*Aim of the exercise:*
Work out how many lines in these entries include the string "Shell", and give only that figure.

[Version comparison data]
────────

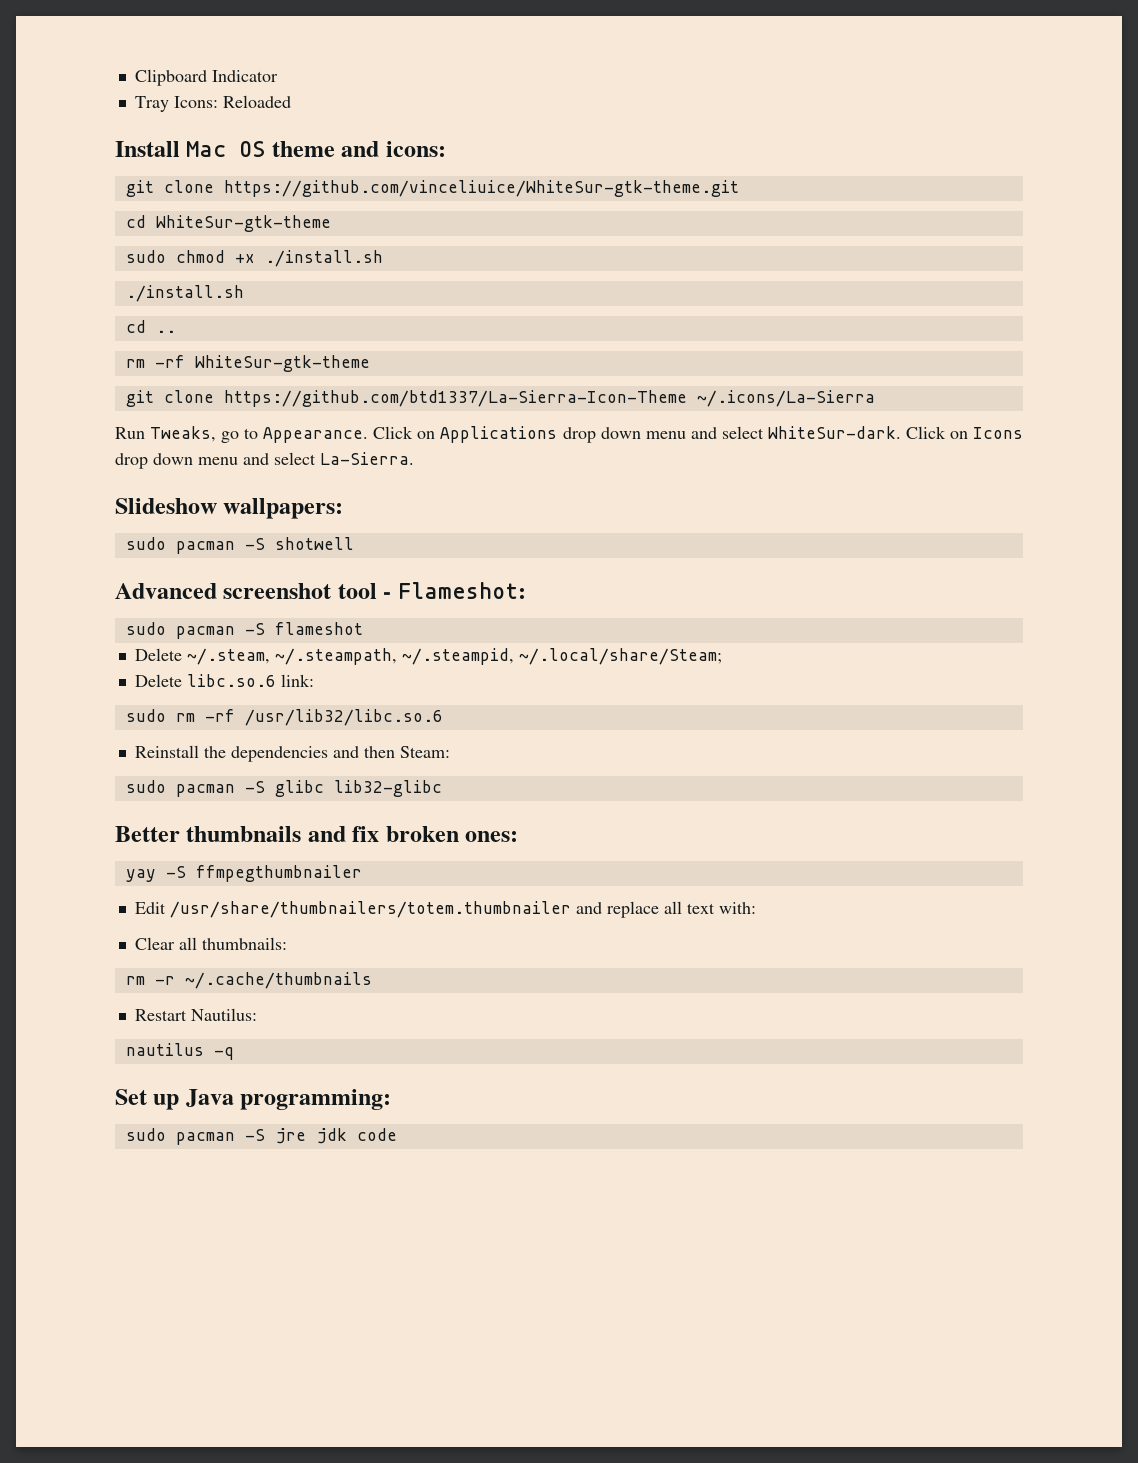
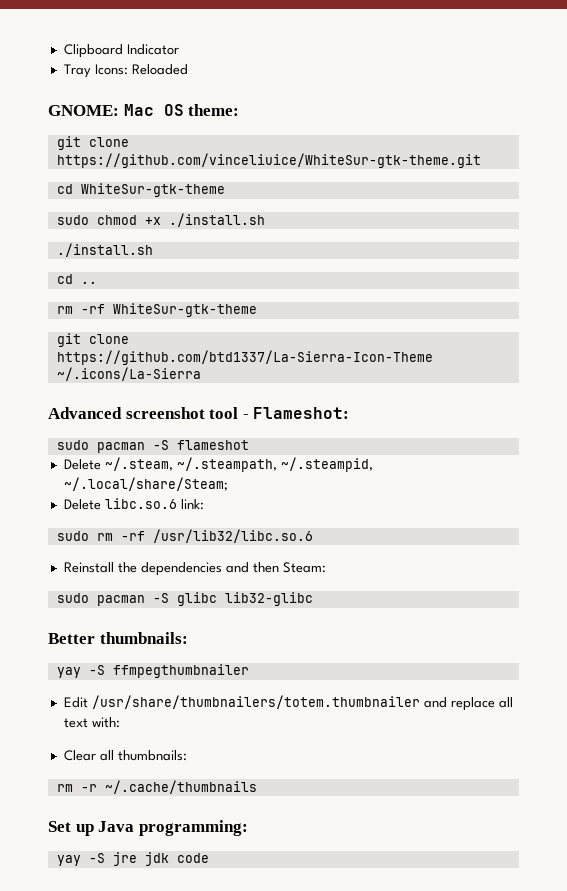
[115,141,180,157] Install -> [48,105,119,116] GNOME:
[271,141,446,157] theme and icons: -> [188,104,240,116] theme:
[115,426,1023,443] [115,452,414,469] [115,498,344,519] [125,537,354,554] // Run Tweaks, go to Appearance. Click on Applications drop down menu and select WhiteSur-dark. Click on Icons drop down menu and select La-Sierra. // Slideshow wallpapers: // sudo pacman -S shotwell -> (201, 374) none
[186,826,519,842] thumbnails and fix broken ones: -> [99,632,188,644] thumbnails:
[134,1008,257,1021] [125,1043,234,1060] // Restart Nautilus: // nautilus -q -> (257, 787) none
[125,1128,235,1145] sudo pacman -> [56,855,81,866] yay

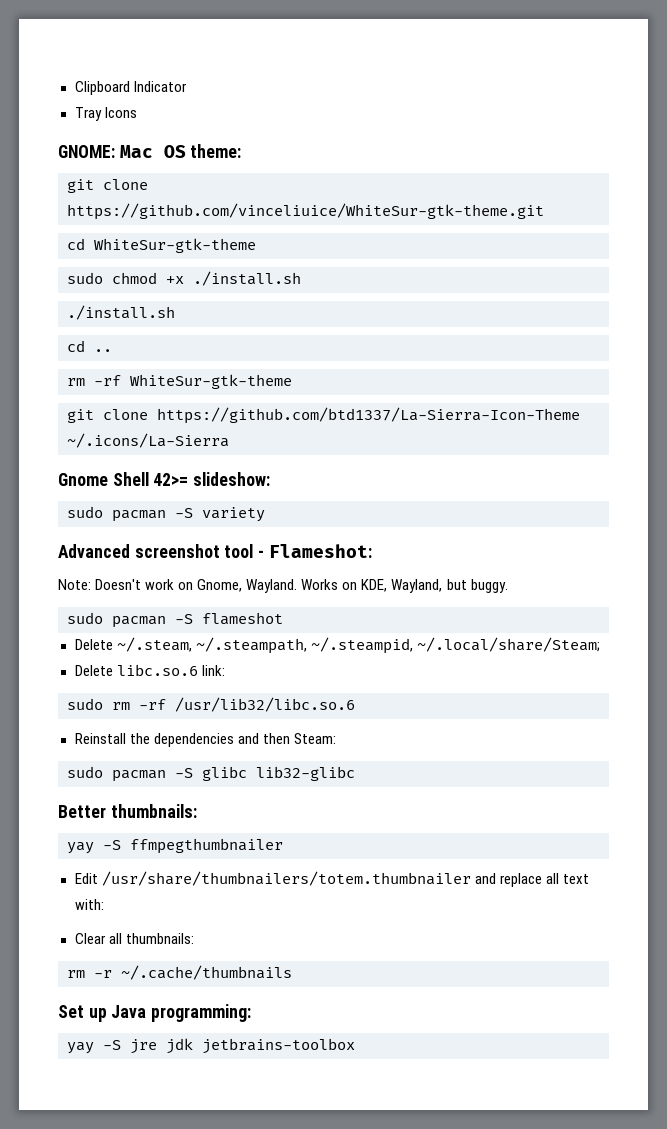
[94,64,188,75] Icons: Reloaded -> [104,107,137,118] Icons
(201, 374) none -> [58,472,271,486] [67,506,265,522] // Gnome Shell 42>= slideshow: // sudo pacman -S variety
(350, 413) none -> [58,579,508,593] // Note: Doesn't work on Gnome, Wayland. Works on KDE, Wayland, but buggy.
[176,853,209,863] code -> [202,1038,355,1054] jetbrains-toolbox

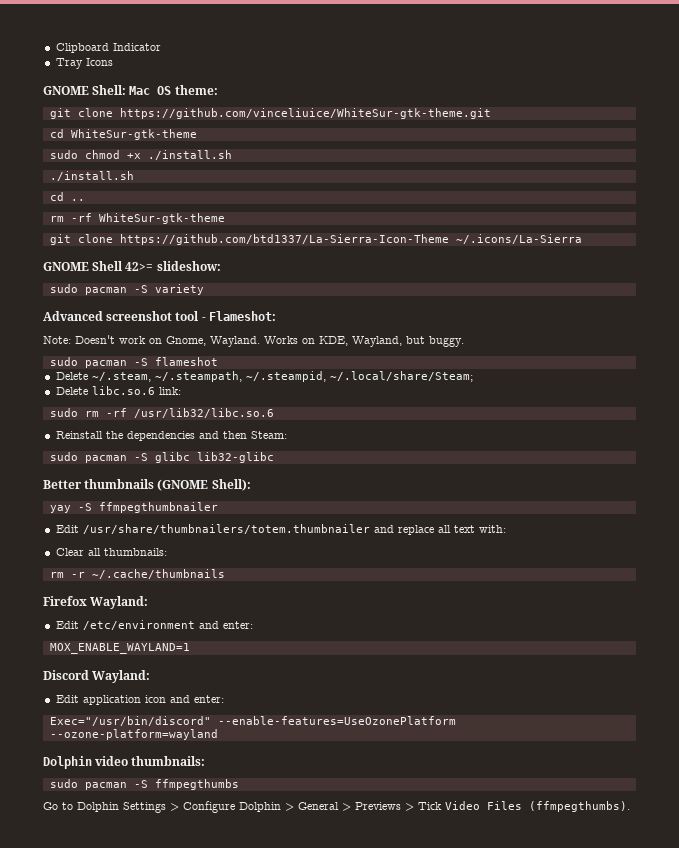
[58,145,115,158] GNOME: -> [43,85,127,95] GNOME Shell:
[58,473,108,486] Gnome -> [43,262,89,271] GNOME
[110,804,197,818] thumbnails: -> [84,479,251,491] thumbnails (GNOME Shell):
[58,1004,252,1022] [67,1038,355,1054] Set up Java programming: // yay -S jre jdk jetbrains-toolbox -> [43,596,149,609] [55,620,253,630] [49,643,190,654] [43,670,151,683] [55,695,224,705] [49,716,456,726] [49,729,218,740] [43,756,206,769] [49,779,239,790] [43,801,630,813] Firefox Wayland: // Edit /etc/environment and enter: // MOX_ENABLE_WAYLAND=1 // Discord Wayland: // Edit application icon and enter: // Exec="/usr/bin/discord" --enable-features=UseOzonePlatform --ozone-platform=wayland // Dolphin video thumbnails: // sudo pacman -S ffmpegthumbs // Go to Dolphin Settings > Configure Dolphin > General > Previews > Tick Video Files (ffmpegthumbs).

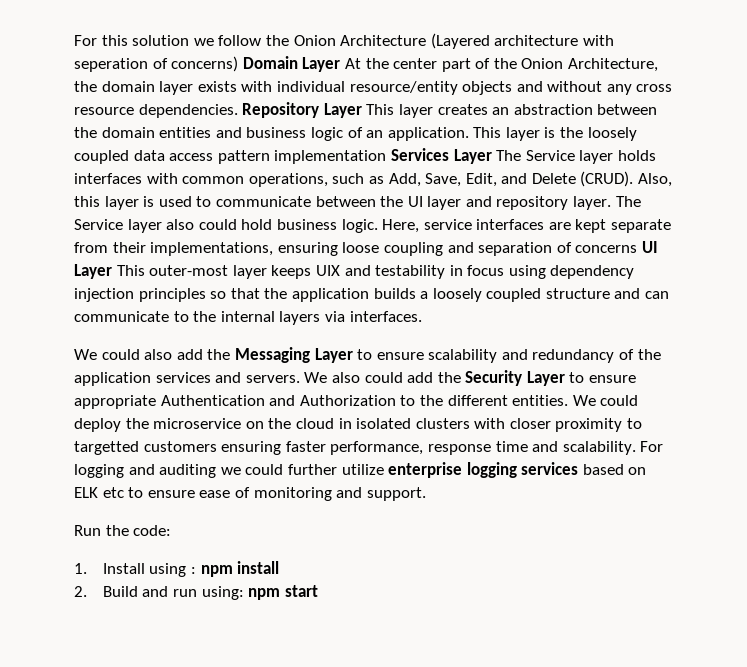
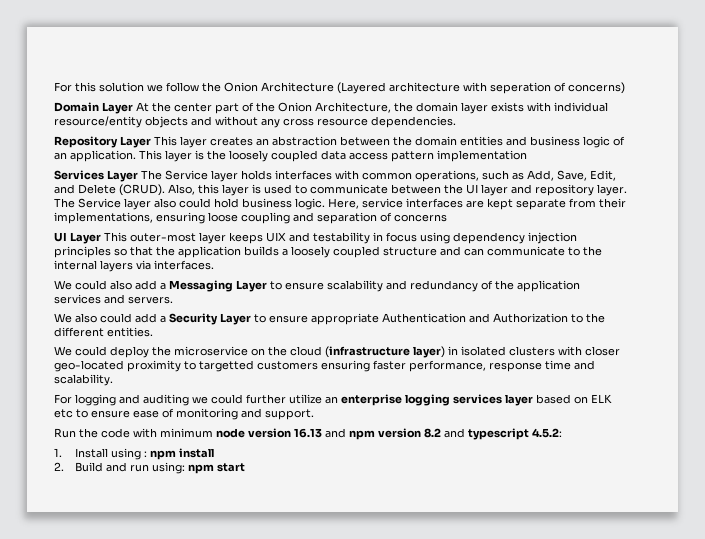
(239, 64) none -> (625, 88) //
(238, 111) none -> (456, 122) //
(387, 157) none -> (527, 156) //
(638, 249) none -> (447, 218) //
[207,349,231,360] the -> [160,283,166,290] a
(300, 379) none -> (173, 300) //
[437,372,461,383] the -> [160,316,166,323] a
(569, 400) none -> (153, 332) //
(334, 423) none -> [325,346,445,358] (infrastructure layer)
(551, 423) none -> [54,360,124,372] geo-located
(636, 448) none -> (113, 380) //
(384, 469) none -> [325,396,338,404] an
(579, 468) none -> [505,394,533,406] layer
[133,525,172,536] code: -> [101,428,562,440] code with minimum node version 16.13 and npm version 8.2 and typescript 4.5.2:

────────

*Exercise response:*
3